Zu Unrecht beruft sich die Klägerin für ihre Rechtsansicht auf die Rechtsprechung des Obersten Gerichtshofs zu § 10 Abs 1 Satz 3 AÜG (vgl RIS-Justiz RS0050706). Die genannte Bestimmung führt zu einer partiellen Anwendung von Bestimmungen des Beschäftigerkollektivvertrags durch den Überlasser während des Zeitraums der Überlassung. In diesem Zusammenhang wird es als unzulässig angesehen, dass sich der Arbeitnehmer einzelne Detailregelungen aus dem Kollektivvertrag des Beschäftigerbetriebs und aus der Grundvereinbarung ('Rosinentheorie') herausnimmt. Daher ist in diesem Zusammenhang der Entgeltanspruch von den für diesen geltenden Verfallsbestimmungen des Kollektivvertrags nicht zu trennen. Das hat aber mit der im vorliegenden Fall zu beurteilenden Konstellation überhaupt nichts zu tun.
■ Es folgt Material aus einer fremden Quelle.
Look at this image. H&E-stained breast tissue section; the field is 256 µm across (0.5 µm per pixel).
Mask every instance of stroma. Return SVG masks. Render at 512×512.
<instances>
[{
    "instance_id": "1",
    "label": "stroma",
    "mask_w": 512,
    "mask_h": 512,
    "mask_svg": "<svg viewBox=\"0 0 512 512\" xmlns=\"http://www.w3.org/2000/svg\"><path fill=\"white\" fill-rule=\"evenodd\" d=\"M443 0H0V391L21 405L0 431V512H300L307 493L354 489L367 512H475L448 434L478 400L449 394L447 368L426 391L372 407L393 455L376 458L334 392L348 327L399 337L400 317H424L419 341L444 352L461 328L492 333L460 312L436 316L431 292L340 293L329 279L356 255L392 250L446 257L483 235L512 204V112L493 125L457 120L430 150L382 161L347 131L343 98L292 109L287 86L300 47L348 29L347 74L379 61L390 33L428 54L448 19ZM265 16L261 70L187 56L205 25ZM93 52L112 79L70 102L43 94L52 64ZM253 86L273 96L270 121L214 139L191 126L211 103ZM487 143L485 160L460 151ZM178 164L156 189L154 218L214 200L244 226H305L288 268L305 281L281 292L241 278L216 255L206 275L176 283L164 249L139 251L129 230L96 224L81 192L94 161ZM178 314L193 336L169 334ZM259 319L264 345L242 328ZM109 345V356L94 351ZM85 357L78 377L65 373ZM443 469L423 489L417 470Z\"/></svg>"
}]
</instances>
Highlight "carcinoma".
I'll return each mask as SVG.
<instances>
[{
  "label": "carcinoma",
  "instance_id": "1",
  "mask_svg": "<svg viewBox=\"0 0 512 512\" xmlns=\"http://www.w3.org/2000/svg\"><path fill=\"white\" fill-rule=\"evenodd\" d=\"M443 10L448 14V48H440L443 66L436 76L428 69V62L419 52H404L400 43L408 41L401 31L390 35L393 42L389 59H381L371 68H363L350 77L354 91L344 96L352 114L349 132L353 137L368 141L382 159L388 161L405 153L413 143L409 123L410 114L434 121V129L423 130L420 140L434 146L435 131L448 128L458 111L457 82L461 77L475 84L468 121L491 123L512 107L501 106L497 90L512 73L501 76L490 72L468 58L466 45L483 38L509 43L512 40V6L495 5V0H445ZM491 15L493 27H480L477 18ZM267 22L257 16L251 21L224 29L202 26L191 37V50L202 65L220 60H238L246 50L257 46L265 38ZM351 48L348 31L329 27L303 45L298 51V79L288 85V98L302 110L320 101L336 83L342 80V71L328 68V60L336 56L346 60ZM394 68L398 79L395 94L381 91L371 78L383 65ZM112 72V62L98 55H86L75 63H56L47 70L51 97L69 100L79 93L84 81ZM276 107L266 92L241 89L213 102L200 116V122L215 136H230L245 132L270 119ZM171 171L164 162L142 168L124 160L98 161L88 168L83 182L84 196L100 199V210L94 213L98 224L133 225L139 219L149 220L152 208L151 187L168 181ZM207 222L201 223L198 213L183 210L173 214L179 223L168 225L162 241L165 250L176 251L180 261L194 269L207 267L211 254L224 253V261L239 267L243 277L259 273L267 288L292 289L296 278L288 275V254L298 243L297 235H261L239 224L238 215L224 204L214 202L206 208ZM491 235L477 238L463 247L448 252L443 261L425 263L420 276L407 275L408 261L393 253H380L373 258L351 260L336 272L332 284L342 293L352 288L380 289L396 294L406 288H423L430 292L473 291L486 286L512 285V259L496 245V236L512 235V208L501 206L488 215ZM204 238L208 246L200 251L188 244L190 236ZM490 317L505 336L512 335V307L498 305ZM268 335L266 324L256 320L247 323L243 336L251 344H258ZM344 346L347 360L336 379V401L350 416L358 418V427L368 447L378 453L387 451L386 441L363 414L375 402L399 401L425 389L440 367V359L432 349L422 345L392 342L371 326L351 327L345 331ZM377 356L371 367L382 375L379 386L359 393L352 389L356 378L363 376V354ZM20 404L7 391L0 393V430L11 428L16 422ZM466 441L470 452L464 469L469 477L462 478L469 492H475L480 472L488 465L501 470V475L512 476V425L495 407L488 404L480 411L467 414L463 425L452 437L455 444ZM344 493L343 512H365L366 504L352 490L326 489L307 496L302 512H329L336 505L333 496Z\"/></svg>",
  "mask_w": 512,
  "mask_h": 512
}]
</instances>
Ausgehend von der Wirksamkeit der Vereinbarung der konkreten Verfallsklausel im Arbeitsvertrag erweist sich der Verfallseinwand der Beklagten jedoch als berechtigt.“
3. Nichts anderes kann im vorliegenden Verfahren gelten. Die von der Klägerin geltend gemachten Ansprüche waren spätestens mit Beendigung des Arbeitsverhältnisses am 31. Dezember 2008 fällig. Die Klägerin machte ihre Ansprüche erstmals im Dezember 2011 und daher nicht fristgerecht geltend. Der Revision der Beklagten war daher Folge zu geben und das Klagebegehren abzuweisen.
4. Die Kostenentscheidung für das Verfahren erster Instanz beruht auf § 41 ZPO; Kosten für die Äußerung zum Kostenverzeichnis der klagenden Partei stehen der Beklagten nicht zu (§ 54 Abs 1a letzter Satz ZPO).
Die Kostenentscheidung hinsichtlich der Rechtsmittelverfahren beruht auf den §§ 41, 50 ZPO. Für die Berufung war lediglich der dreifache Einheitssatz (§ 23 Abs 9 RATG) und ein ERV-Zuschlag in Höhe von 1,80 EUR (RIS-Justiz RS0126594; Obermaier, Kostenhandbuch² Rz 646 mwN) zuzuerkennen.